> Problem
Copy out the lines of the material that include the string "Journal".

·····

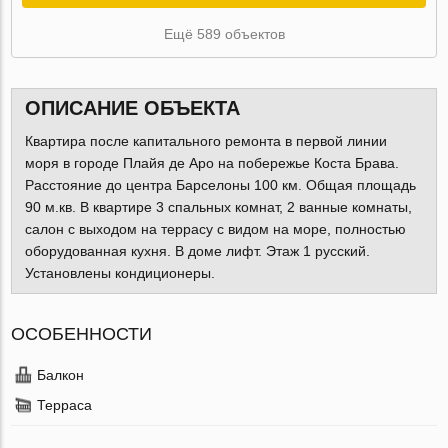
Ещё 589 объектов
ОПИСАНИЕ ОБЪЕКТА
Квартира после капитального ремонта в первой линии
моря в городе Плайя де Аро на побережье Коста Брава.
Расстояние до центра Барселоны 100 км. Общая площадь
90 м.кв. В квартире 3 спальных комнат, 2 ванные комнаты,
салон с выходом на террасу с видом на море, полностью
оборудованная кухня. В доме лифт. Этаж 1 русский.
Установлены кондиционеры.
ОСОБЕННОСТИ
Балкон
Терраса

·····

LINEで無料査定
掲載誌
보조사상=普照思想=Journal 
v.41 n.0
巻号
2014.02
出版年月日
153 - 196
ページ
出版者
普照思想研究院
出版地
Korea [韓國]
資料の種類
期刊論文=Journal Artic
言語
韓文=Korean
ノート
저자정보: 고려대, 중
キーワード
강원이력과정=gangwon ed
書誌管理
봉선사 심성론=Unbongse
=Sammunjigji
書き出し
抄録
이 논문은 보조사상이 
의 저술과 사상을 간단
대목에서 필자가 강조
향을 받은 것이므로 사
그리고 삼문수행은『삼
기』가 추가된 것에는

·····

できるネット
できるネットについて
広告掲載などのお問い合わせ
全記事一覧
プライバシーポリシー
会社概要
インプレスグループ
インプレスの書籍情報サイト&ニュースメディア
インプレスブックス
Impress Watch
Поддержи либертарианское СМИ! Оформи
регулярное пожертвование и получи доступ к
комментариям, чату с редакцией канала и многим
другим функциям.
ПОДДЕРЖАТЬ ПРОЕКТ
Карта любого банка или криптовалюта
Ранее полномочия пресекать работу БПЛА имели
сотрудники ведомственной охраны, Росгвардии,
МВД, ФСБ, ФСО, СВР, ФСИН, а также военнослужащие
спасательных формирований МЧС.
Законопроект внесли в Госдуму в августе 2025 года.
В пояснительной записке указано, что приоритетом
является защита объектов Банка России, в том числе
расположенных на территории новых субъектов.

·····

> Solution to this problem
보조사상=普照思想=Journal 
期刊論文=Journal Artic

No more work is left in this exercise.